A man's voice crows gleefully, whistles playfully, then grabs my arm hard before I can put a first step to any direction, just as the odor of a dirty, long-unwashed male hits my nostrils. I let out a shriek: startled, frightened, feeling cornered. Neither trying to yank my arm back nor kicking the grabber meet with success, however. He just yanks me closer to him, sniggering, and fondles my left breast.
"You're a feisty one, aren't you?" he croons close to my right ear. I gag. The smell of his breath is somehow worse than that of his body: humid, decaying meat mixed with stale alcohol of some kind.
"Let me go," I choke out, after coughing several times to try to get rid of the taste of bile in my throat. "I wasn't doing anything!" The fear is not lessened at all by the stomping, hooting arrival of what sound and smell like several other unwashed men. It is instead heightened considerably, though a second ago I thought I was getting the fright of my life, especially when they lose no time groping all parts of my body that they can reach.
"Well, you're here, and that's all that matters," the one that is still clutching my arm laughs. "Now, boys, we won't leave empty-handed, after all. But I think the Commander's got first dib on her."
"Spoilsport!" jeers one of the newcomer, who is now snaking one large, rough, oily hand down the back of my pyjama shirt, choking me by the forced stretching of the thin garment and freaking me out with a totally-unwelcome hand touching my bare skin.
"You wanna explain to him why you've taken the lute first eh, Geille? Never knew you've got such huge iron balls!" sniggers my captor.

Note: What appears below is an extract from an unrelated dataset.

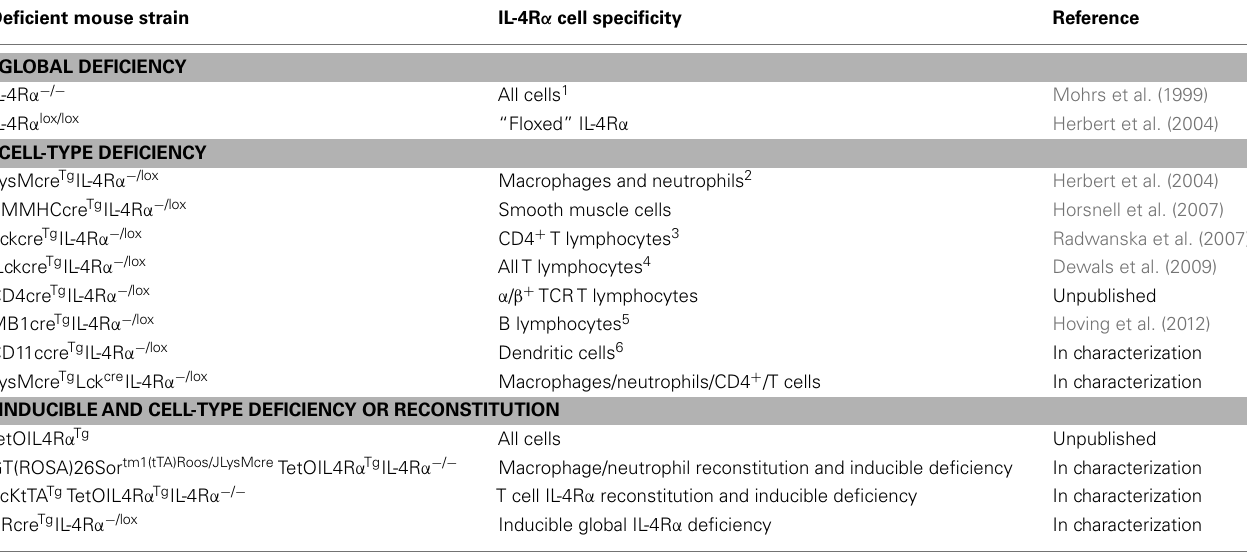
Table 1 | Global and conditional IL-4R α gene-deficient mouse models currently available or being characterized. Deficient mouse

By now, tears are drowning my eyeballs and scorching my tightly-closed eyelids, as my heart shrivels hearing their lewd words about me and the subsequent braying laughter that brands me as cheap entertainment. But I am determined not to give them any more satisfaction by crying. It is far harder to control my breaths so as not to come out as sobs however, so I choose to focus all my remaining strength and sanity on that. Everything else is far beyond my control, let alone my comfort zone, so I am doing my damnedest to achieve at least this sliver of control.
All the same, how have I gone from teacher and translater and caretaker to a plaything? I was sleeping, for God's sake! I refuse to be a plaything for anybody!
That thought fuels the fear, the determination, the hysteria, the desperation, the indignation, which mix up finely and explode into furious, uncontrolled, mindless thrashing.
But sadly, all the spluttered curses, the scratches, the head-butts, the knee-jabs, the kicks and the elbow-jabs are more than matched by the band of malodorous men. Breast-squeezes, butt-squeezes, rough-groping, slaps, punches, kicks, hair-yanks, arm-yanks and cheek-pinches answer me eagerly. My inevitable shrieks and screams echo hollowly in the chilly air, with the men's shouts and hoots and laughter as the hair-rising background. Inwardly, I wail my confusion, terror and pain to nobody, not knowing whom to blame for this scary not-quite-a-dream. My constant movement and fear make the bitingly-cold air feel almost tolerable, but I would rather shiver with cold than with fright, especially now that the men are picking up their pace, headed towards what must be their laire. I dare not think what will come next after we have arrived there, absolutely not.